Watching Metadata Changes in a Distributed Application Using ZooKeeper

We created a distributed ETL system we affectionately call Mandoline. It is configurable, distributed, scalable, and easy to manage – here’s how we did it.

One of the hardest parts of building a distributed system is ensuring proper coordination between nodes across a cluster, and we decided to do it using Apache ZooKeeper. ZooKeeper can be imagined as a remote file system, where every file is also a folder (these are referred to as “znodes”). For example, let’s say we have the znode /mandoline where we store the system version, "1". Under /mandoline we may also store items like the configuration, so /mandoline/load_configstores our load configuration (in our case, a json dictionary for every source). The magic sauce of ZooKeeper is that it guarantees “strictly ordered access” to znodes, allowing synchronization and coordination to be built on top of it.

Mandoline coordinates its tasks using watchers, a neat ZooKeeper feature. You can specify a znode, and whether you’d like to watch changes to its data or its children, and ZooKeeper will notify you once those have happened. In the Mandoline architecture, processes choose specific znodes and use those to communicate changes in the data they are responsible for.

For example, we have a component that loads orders from our Orders table in the database, and we have two other components that need to track: 1. the purchase history of a given user, and 2. the total sales for that event. This is how the loading data component does it:

latest_timestamp = 0
for datum in query_data:
    key = datum.pop(primary_key)

    timestamp = datum.pop(MANDOLINE_TIME_CHECKPOINT, 0)
    if timestamp > latest_timestamp:
        latest_timestamp = timestamp

    main_batch.insert(key, datum)

self.zk_client.retry(
    self.zk_client.set,
    self.load_notification_node,
    str(latest_timestamp),
)

Notice that there are many operations done for a given query, however only a small value (a timestamp, in this case) is written to ZooKeeper. Znodes have a restriction whereas they cannot hold large values, so the queue containing items to actually perform work on are stored in Cassandra while ZooKeeper handles the notification part.

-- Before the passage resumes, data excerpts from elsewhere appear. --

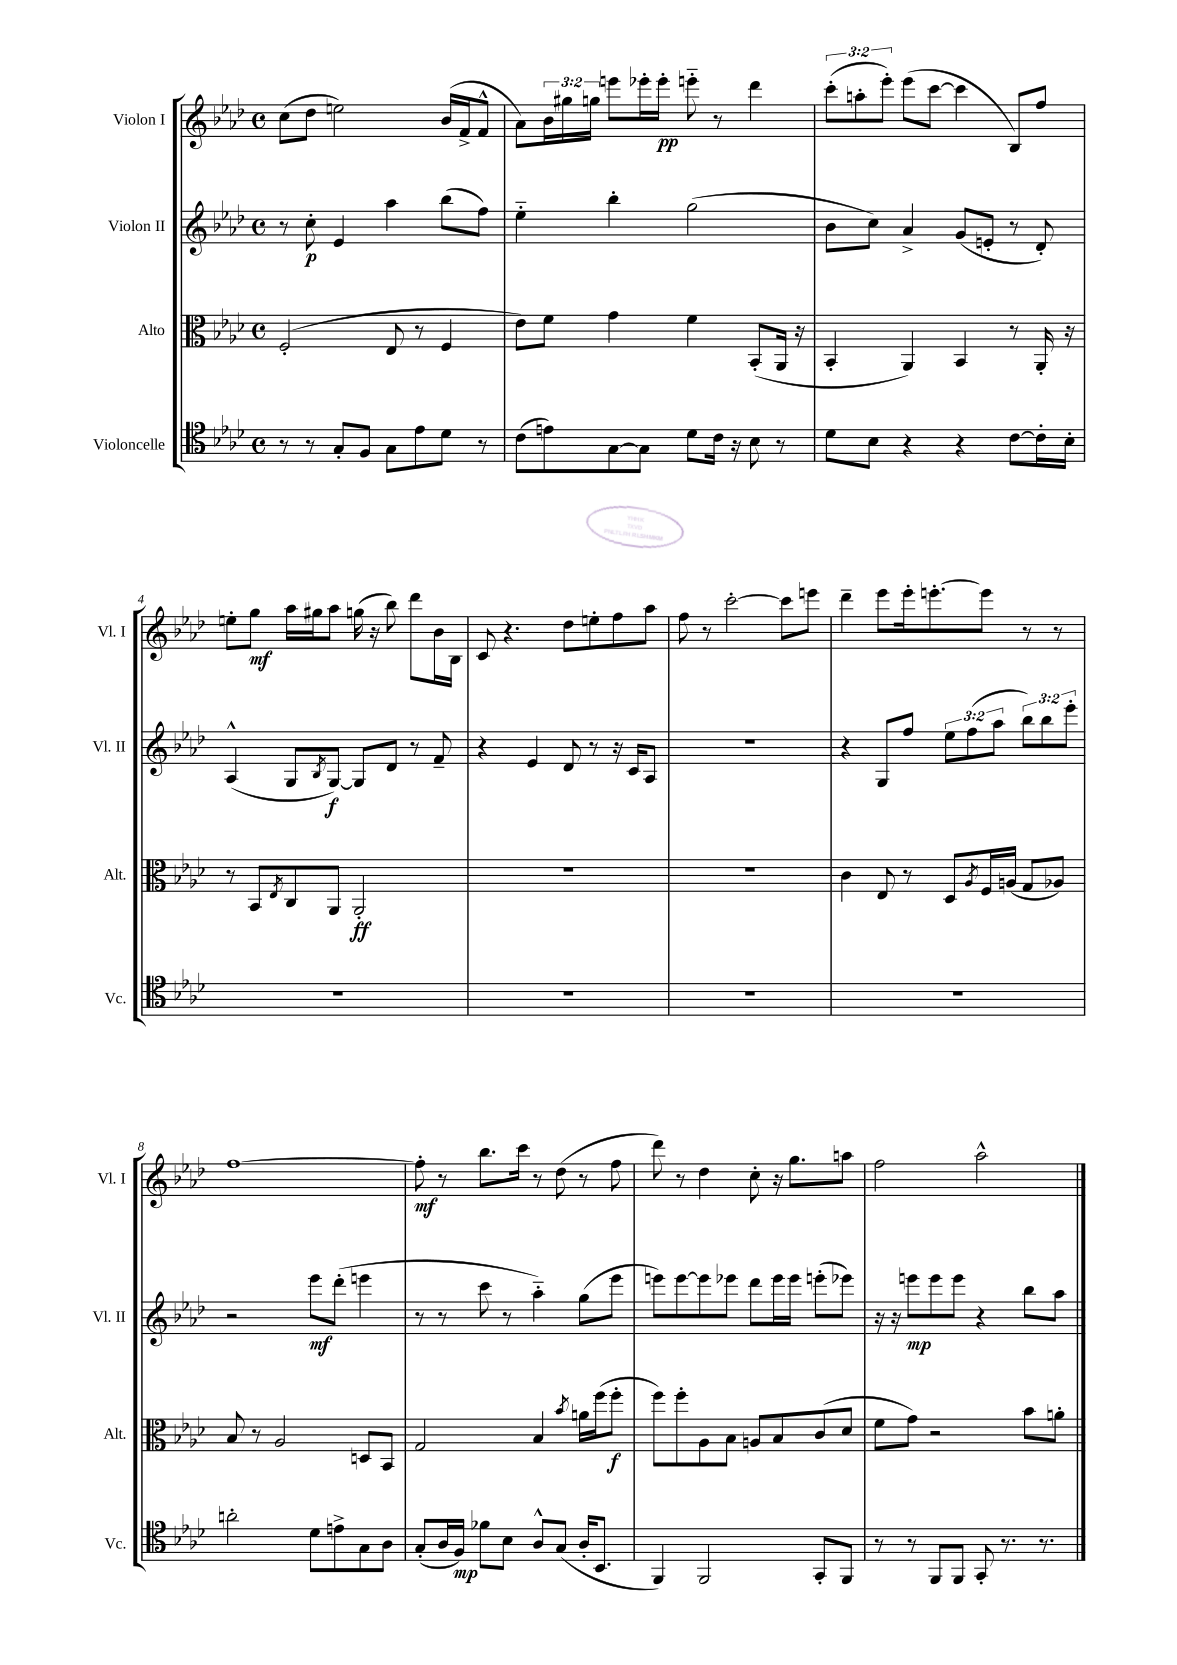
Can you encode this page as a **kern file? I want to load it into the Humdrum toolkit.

**kern	**kern	**kern	**kern
*staff4	*staff3	*staff2	*staff1
*clefC4	*clefC3	*clefG2	*clefG2
*k[b-e-a-d-]	*k[b-e-a-d-]	*k[b-e-a-d-]	*k[b-e-a-d-]
*M4/4	*M4/4	*M4/4	*M4/4
*met(c)	*met(c)	*met(c)	*met(c)
8r	(2F'	8r	(8cc
8r	.	8cc'	8dd-
8G'	.	4e-	2ee)
8F	.	.	.
8G	8E-	4aa-	.
8e-	8r	.	.
8d-	4F	(8bb-	(16b-
.	.	.	16f^
8r	.	8ff)	8f^^
=	=	=	=
(8c	8e-)	4ee-'~	8a-)
8e)	8f	.	24b-
.	.	.	24gg#
.	.	.	24gg
[8G	4g	4bb-'	8eee
8G]	.	.	16eee-'
.	.	.	16eee-'
8d-	4f	(2gg	8eee'~
16c	.	.	8r
16r	.	.	.
8B-	(8BB-'	.	4ddd-
8r	16AA-	.	.
.	16r	.	.
=	=	=	=
8d-	4BB-'	8b-	(12ccc'
.	.	.	12aa'
8B-	.	8cc)	.
.	.	.	12eee-')
4r	4AA-)	4a-^	(8eee-
.	.	.	[8ccc
4r	4BB-	(8g	4ccc]
.	.	8e'	.
[8c	8r	8r	8B-)
16c']	16AA-'	8d-')	8ff
16B-'	16r	.	.
=	=	=	=
1r	8r	(4A-^^	8ee'
.	8BB-	.	8gg
.	8qE-	.	.
.	8C	8G	16aa-
.	.	.	16gg#
.	.	8qB-	.
.	8AA-	[8G)	8aa-
.	2AA-'	8G]	(16gg
.	.	.	16r
.	.	8d-	8bb-)
.	.	8r	8ddd-
.	.	8f~	16b-
.	.	.	16B-
=	=	=	=
1r	1r	4r	8c
.	.	.	4.r
.	.	4e-	.
.	.	8d-	8dd-
.	.	8r	8ee'
.	.	16r	8ff
.	.	16c	.
.	.	8A-	8aa-
=	=	=	=
1r	1r	1r	8ff
.	.	.	8r
.	.	.	[2ccc'
.	.	.	8ccc]
.	.	.	8eee
=	=	=	=
1r	4c	4r	4ddd-~
.	8E-	8G	8eee-
.	8r	8ff	16eee-'
.	.	.	[8.eee'
.	8D-	12ee-	.
.	.	(12ff	.
.	8qA-	.	.
.	16F	.	8eee]
.	.	12aa-	.
.	(16A	.	.
.	8G	12bb-)	8r
.	.	12bb-	.
.	8A-)	.	8r
.	.	12eee-'	.
=	=	=	=
2a'	8B-	2r	[1ff
.	8r	.	.
.	2A-	.	.
8d-	.	8eee-	.
8e^	.	(8ddd-'	.
8G	8D	4eee	.
8A-	8BB-	.	.
=	=	=	=
(8G'	2G	8r	8ff']
16A-	.	8r	8r
16F)	.	.	.
8f-	.	8ccc	8.bb-
8B-	.	8r	.
.	.	.	16ccc
8A-^^	4B-	4aa-'~)	8r
(8G	.	.	(8dd-
.	8qb-	.	.
16A-'	16a	(8gg	8r
8.BB-	(16ff	.	.
.	8ff'	8eee-	8ff
=	=	=	=
4FF)	8ff)	8eee)	8ddd-)
.	8ff'	[8eee	8r
2FF	8A-	8eee]	4dd-
.	8B-	8eee-	.
.	8A	8ddd-	8cc'
.	8B-	16eee-	16r
.	.	16eee-	8.gg
8GG'	(8c	(8eee'	.
8FF	8d-	8eee-)	8aa
=	=	=	=
8r	8f	16r	2ff
.	.	16r	.
8r	8g)	8eee	.
8FF	2r	8eee	.
8FF	.	8eee	.
8GG'	.	4r	2aa-^^
8.r	.	.	.
.	8b-	8bb-	.
8.r	.	.	.
.	8a'	8aa-	.
==	==	==	==
*-	*-	*-	*-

In the data consuming processes, watchers are placed on the load notification znodes and data is processed any time there is an update:

def start(self)
    ...
    self.zk_client.DataWatch(load_notification)(self.transform)

def transform(self, data, stat):
    # Stop watching if we are being deleted or the znode has been removed.
    if self.delete_event.is_set() or (data, stat) == (None, None):
        self.delete_event.set()
        self.zk_client.retry(self.zk_client.delete, self.checkpoint_node)

        return False

    last_checkin = int(self.zk_client.retry(
        self.zk_client.get,
        self.checkpoint_node,
    )[0])
    latest_update = last_checkin

    ...

    rows = self.following_column_family.multiget(
        updated_keys,
        include_timestamp=True,
        buffer_size=self.buffer_size,
    ).iteritems()

    output = defaultdict(dict)
    for key, data in rows:
        update_time = get_update_time(data)
        if update_time > latest_update:
            latest_update = update_time
        for column_name, column in self.columns.iteritems():
            column_output = column.transform(key, data)
            for out_key, out_value in column_output.iteritems():
                output[out_key][column_name] = out_value

    for out_key, out_data in output.iteritems():
        batch_object.insert(out_key, out_data)

    self.zk_client.retry(
        self.zk_client.set,
        self.load_notification_node,
        str(latest_update),
    )

Some things to note:

  1. Each process uses its own checkpoint, even though it is being given a timestamp as a load notification. This is done because the input timestamps are from MySQL, which could potentially be on a different time. Our single source of trust for time is Cassandra.
  2. The transformer has its own load notification node, in case any further downstream components need to look at the data. This way, processes are agnostic to how the data itself is generated, only caring when it gets updated.

Using znodes in this manner allowed Mandoline to be structured like a distributed relay race; once a task is done, it knows where to pass off the baton.

Another interesting side-effect of coordinating via ZooKeeper is the ease of managing and monitoring a distributed system. By having a centralized system, processes can add watchers to nodes specifying commands to take, like changing the schema or repairing corrupt data. Since ZooKeeper stores how often processes update, we have built several Ganglia charts and Nagios alerts that rely on the data there to see the health of the system.